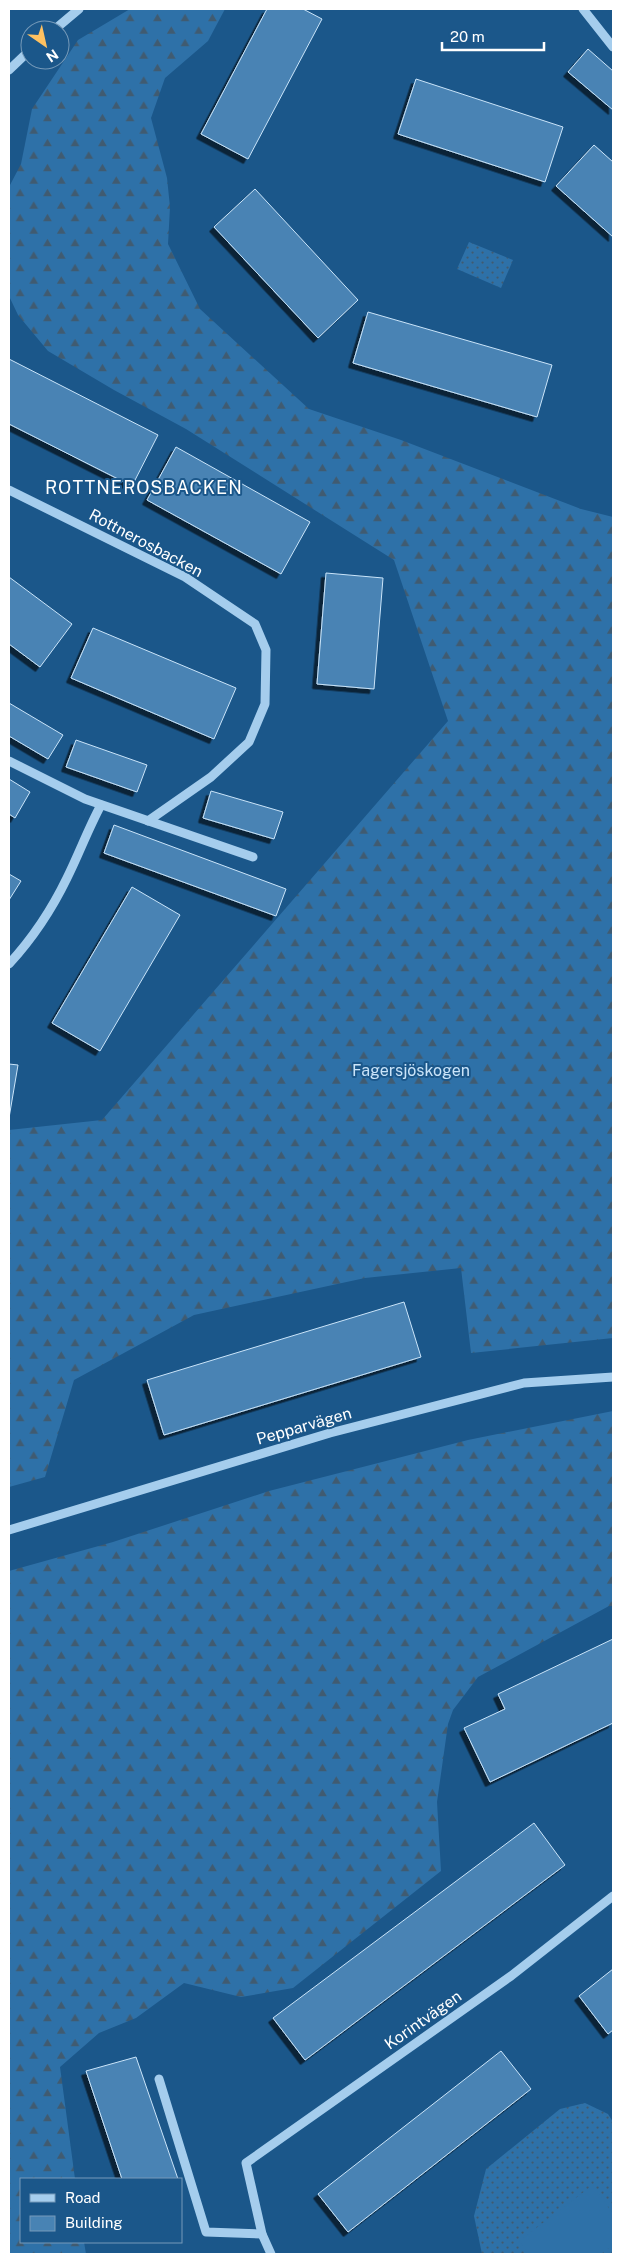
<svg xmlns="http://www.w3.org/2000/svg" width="622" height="2263" viewBox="0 0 622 2263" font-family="'Public Sans',sans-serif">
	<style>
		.grass { fill: url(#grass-dots) }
		.forest { fill: url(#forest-firs) }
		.pitch { fill: #2e71a8 }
		.building { fill: #4883b4; stroke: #cae4f9; filter: url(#shadow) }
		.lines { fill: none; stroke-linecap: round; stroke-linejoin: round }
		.minor { stroke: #a5cded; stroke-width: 9 }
		.labels { text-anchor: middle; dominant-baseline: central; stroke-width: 4; stroke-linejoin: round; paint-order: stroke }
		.street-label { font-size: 16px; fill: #fff; stroke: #1b578a }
		.park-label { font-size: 16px; fill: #cae4f9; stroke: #1b578a }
		.neighbourhood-label { font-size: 18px; letter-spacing: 1px; fill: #fff; stroke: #1b578a }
	</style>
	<defs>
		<pattern id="grass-dots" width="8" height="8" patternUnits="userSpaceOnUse" patternTransform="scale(1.25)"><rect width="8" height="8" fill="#2e71a8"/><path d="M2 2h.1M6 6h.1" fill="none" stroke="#405b71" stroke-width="1.8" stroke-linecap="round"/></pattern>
		<pattern id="forest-firs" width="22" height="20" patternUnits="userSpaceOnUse" patternTransform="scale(1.25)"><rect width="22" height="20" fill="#2e71a8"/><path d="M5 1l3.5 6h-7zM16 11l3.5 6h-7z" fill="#405b71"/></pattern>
		<filter id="shadow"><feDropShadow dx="-4.5" dy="4.5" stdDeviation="0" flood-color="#0009"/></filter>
	</defs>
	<rect width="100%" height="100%" fill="#1b578a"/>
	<g class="grass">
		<path d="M469,242l44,18 -12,28 -44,-19z"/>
		<path d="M585,2103l23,11 5,8v132h-131l-8,-38 12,-47 74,-60z"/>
	</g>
	<g class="forest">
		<path d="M130,9h95l-17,32 -43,37 -14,40 16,60 3,29 -2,37 32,65 109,100 92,31 180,69 32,8v821l-142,15 -10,-85 -96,10 -171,37 -120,65 -29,97 -36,10v-357l93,-10 346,-399 -54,-161 -208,-131 -72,-39 -66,-39 -30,-36 -9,-19v-109l12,-23 11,-55 46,-69z"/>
		<path d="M613,1411v195h-4l-131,71 -25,33 -5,14 -11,78 4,69 -148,117 -52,9 -57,-14 -48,35 -37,15 -39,34 15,112h-54v63h63l2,12h-77v-683l104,-29 156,-51 199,-51z"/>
	</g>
	<path class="pitch" d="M593,2185l20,29v31l-12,9h-72l-10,-13z"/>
	<g class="building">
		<path d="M267,9h36l19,10 -74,140 -47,-25z"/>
		<path d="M588,49l25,22v39l-45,-38z"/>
		<path d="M416,79l147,48 -18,55 -147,-48z"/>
		<path d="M594,145l19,17v75l-57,-51z"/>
		<path d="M255,189l103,111 -40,38 -104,-111z"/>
		<path d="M368,312l184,53 -15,52 -184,-54z"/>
		<path d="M9,359l149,76 -26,51 -123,-62z"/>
		<path d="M176,447l134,75 -29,52 -134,-74z"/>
		<path d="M326,573l57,5 -9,111 -57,-5z"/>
		<path d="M9,577l63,47 -32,43 -31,-23z"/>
		<path d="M93,628l143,60 -22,51 -143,-61z"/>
		<path d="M9,703l54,32 -15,24 -39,-23z"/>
		<path d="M76,740l71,25 -10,27 -71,-25z"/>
		<path d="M9,779l21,13 -15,26 -6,-4z"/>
		<path d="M211,791l72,21 -9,27 -71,-21z"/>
		<path d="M114,825l172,64 -10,27 -172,-63z"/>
		<path d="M9,874l12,7 -12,19z"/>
		<path d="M132,887l48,28 -80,136 -48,-28z"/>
		<path d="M9,1064l9,1 -9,53z"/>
		<path d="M404,1302l17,55 -257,78 -17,-55z"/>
		<path d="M613,1639v84l-123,59 -26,-54 41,-19 -7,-15z"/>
		<path d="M534,1823l31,42 -260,195 -32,-42z"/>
		<path d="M613,1969v61l-5,4 -29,-38z"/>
		<path d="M501,2051l30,38 -183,143 -30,-38z"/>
		<path d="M136,2057l42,122h-56l-36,-108z"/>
	</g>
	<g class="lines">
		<g class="minor">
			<path d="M583,9l30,38"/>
			<path d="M54,30l25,-21"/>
			<path d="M9,70l21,-20"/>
			<path d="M9,490l176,87 70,47 11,26 -1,54 -16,38 -38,35 -63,44"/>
			<path d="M9,761l76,38 168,58"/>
			<path d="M9,964c23,-25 43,-55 58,-86 12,-24 21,-49 34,-73"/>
			<path d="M9,1530l321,-97 194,-50 89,-6"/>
			<path d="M159,2079l47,153 56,2"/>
			<path d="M271,2254l-9,-20 -16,-71 265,-187 102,-80"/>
		</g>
	</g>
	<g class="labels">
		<g class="street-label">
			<text transform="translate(146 543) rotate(28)">Rottnerosbacken</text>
			<text transform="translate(304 1426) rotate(-16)">Pepparvägen</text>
			<text transform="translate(423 2020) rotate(-35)">Korintvägen</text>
		</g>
		<g class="park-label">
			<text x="411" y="1070">Fagersjöskogen</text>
		</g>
		<g class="neighbourhood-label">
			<text x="144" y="487">ROTTNEROSBACKEN</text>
		</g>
	</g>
	<rect width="622" height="2263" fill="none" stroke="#ffffff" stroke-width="20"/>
	<rect x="20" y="2178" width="162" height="65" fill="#1b578a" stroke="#769ab9"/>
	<rect x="30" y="2194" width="25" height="8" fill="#a5cded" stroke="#769ab9"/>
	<text x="65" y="2203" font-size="15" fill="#ffffff">Road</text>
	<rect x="30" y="2216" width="25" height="15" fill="#4883b4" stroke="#769ab9"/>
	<text x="65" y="2228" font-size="15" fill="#ffffff">Building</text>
	<g transform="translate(45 45) rotate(146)"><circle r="24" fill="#1b578a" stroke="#769ab9"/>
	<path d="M0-4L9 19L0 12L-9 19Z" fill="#fec161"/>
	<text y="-8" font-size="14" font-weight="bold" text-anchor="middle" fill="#ffffff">N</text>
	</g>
	<path d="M442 42v8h102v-8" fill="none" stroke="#ffffff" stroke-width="2.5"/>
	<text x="450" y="42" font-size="15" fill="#ffffff" stroke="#1b578a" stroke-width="4" paint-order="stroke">20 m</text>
</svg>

__Exercise objective__. Repeat every line above exactly, minus the pictures.

__Result of the task__.
<svg xmlns="http://www.w3.org/2000/svg" width="622" height="2263" viewBox="0 0 622 2263" font-family="'Public Sans',sans-serif">
	<style>
		.grass { fill: url(#grass-dots) }
		.forest { fill: url(#forest-firs) }
		.pitch { fill: #2e71a8 }
		.building { fill: #4883b4; stroke: #cae4f9; filter: url(#shadow) }
		.lines { fill: none; stroke-linecap: round; stroke-linejoin: round }
		.minor { stroke: #a5cded; stroke-width: 9 }
		.labels { text-anchor: middle; dominant-baseline: central; stroke-width: 4; stroke-linejoin: round; paint-order: stroke }
		.street-label { font-size: 16px; fill: #fff; stroke: #1b578a }
		.park-label { font-size: 16px; fill: #cae4f9; stroke: #1b578a }
		.neighbourhood-label { font-size: 18px; letter-spacing: 1px; fill: #fff; stroke: #1b578a }
	</style>
	<defs>
		<pattern id="grass-dots" width="8" height="8" patternUnits="userSpaceOnUse" patternTransform="scale(1.25)"><rect width="8" height="8" fill="#2e71a8"/><path d="M2 2h.1M6 6h.1" fill="none" stroke="#405b71" stroke-width="1.8" stroke-linecap="round"/></pattern>
		<pattern id="forest-firs" width="22" height="20" patternUnits="userSpaceOnUse" patternTransform="scale(1.25)"><rect width="22" height="20" fill="#2e71a8"/><path d="M5 1l3.5 6h-7zM16 11l3.5 6h-7z" fill="#405b71"/></pattern>
		<filter id="shadow"><feDropShadow dx="-4.5" dy="4.5" stdDeviation="0" flood-color="#0009"/></filter>
	</defs>
	<rect width="100%" height="100%" fill="#1b578a"/>
	<g class="grass">
		<path d="M469,242l44,18 -12,28 -44,-19z"/>
		<path d="M585,2103l23,11 5,8v132h-131l-8,-38 12,-47 74,-60z"/>
	</g>
	<g class="forest">
		<path d="M130,9h95l-17,32 -43,37 -14,40 16,60 3,29 -2,37 32,65 109,100 92,31 180,69 32,8v821l-142,15 -10,-85 -96,10 -171,37 -120,65 -29,97 -36,10v-357l93,-10 346,-399 -54,-161 -208,-131 -72,-39 -66,-39 -30,-36 -9,-19v-109l12,-23 11,-55 46,-69z"/>
		<path d="M613,1411v195h-4l-131,71 -25,33 -5,14 -11,78 4,69 -148,117 -52,9 -57,-14 -48,35 -37,15 -39,34 15,112h-54v63h63l2,12h-77v-683l104,-29 156,-51 199,-51z"/>
	</g>
	<path class="pitch" d="M593,2185l20,29v31l-12,9h-72l-10,-13z"/>
	<g class="building">
		<path d="M267,9h36l19,10 -74,140 -47,-25z"/>
		<path d="M588,49l25,22v39l-45,-38z"/>
		<path d="M416,79l147,48 -18,55 -147,-48z"/>
		<path d="M594,145l19,17v75l-57,-51z"/>
		<path d="M255,189l103,111 -40,38 -104,-111z"/>
		<path d="M368,312l184,53 -15,52 -184,-54z"/>
		<path d="M9,359l149,76 -26,51 -123,-62z"/>
		<path d="M176,447l134,75 -29,52 -134,-74z"/>
		<path d="M326,573l57,5 -9,111 -57,-5z"/>
		<path d="M9,577l63,47 -32,43 -31,-23z"/>
		<path d="M93,628l143,60 -22,51 -143,-61z"/>
		<path d="M9,703l54,32 -15,24 -39,-23z"/>
		<path d="M76,740l71,25 -10,27 -71,-25z"/>
		<path d="M9,779l21,13 -15,26 -6,-4z"/>
		<path d="M211,791l72,21 -9,27 -71,-21z"/>
		<path d="M114,825l172,64 -10,27 -172,-63z"/>
		<path d="M9,874l12,7 -12,19z"/>
		<path d="M132,887l48,28 -80,136 -48,-28z"/>
		<path d="M9,1064l9,1 -9,53z"/>
		<path d="M404,1302l17,55 -257,78 -17,-55z"/>
		<path d="M613,1639v84l-123,59 -26,-54 41,-19 -7,-15z"/>
		<path d="M534,1823l31,42 -260,195 -32,-42z"/>
		<path d="M613,1969v61l-5,4 -29,-38z"/>
		<path d="M501,2051l30,38 -183,143 -30,-38z"/>
		<path d="M136,2057l42,122h-56l-36,-108z"/>
	</g>
	<g class="lines">
		<g class="minor">
			<path d="M583,9l30,38"/>
			<path d="M54,30l25,-21"/>
			<path d="M9,70l21,-20"/>
			<path d="M9,490l176,87 70,47 11,26 -1,54 -16,38 -38,35 -63,44"/>
			<path d="M9,761l76,38 168,58"/>
			<path d="M9,964c23,-25 43,-55 58,-86 12,-24 21,-49 34,-73"/>
			<path d="M9,1530l321,-97 194,-50 89,-6"/>
			<path d="M159,2079l47,153 56,2"/>
			<path d="M271,2254l-9,-20 -16,-71 265,-187 102,-80"/>
		</g>
	</g>
	<g class="labels">
		<g class="street-label">
			<text transform="translate(146 543) rotate(28)">Rottnerosbacken</text>
			<text transform="translate(304 1426) rotate(-16)">Pepparvägen</text>
			<text transform="translate(423 2020) rotate(-35)">Korintvägen</text>
		</g>
		<g class="park-label">
			<text x="411" y="1070">Fagersjöskogen</text>
		</g>
		<g class="neighbourhood-label">
			<text x="144" y="487">ROTTNEROSBACKEN</text>
		</g>
	</g>
	<rect width="622" height="2263" fill="none" stroke="#ffffff" stroke-width="20"/>
	<rect x="20" y="2178" width="162" height="65" fill="#1b578a" stroke="#769ab9"/>
	<rect x="30" y="2194" width="25" height="8" fill="#a5cded" stroke="#769ab9"/>
	<text x="65" y="2203" font-size="15" fill="#ffffff">Road</text>
	<rect x="30" y="2216" width="25" height="15" fill="#4883b4" stroke="#769ab9"/>
	<text x="65" y="2228" font-size="15" fill="#ffffff">Building</text>
	<g transform="translate(45 45) rotate(146)"><circle r="24" fill="#1b578a" stroke="#769ab9"/>
	<path d="M0-4L9 19L0 12L-9 19Z" fill="#fec161"/>
	<text y="-8" font-size="14" font-weight="bold" text-anchor="middle" fill="#ffffff">N</text>
	</g>
	<path d="M442 42v8h102v-8" fill="none" stroke="#ffffff" stroke-width="2.5"/>
	<text x="450" y="42" font-size="15" fill="#ffffff" stroke="#1b578a" stroke-width="4" paint-order="stroke">20 m</text>
</svg>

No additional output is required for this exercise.